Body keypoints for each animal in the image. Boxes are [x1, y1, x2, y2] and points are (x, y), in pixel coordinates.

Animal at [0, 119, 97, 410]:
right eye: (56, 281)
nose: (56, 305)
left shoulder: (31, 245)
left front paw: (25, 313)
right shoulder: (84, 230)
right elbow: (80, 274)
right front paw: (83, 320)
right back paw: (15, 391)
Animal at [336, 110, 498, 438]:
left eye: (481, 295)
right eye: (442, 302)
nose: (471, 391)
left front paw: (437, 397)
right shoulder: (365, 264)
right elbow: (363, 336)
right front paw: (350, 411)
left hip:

───

Work required
Print only the lines running from the one with "right back paw: (15, 391)" to the final line of the data above, each exactly as it appears.

Solution to this problem
right back paw: (15, 391)
Animal at [336, 110, 498, 438]:
left eye: (481, 295)
right eye: (442, 302)
nose: (471, 391)
left front paw: (437, 397)
right shoulder: (365, 264)
right elbow: (363, 336)
right front paw: (350, 411)
left hip:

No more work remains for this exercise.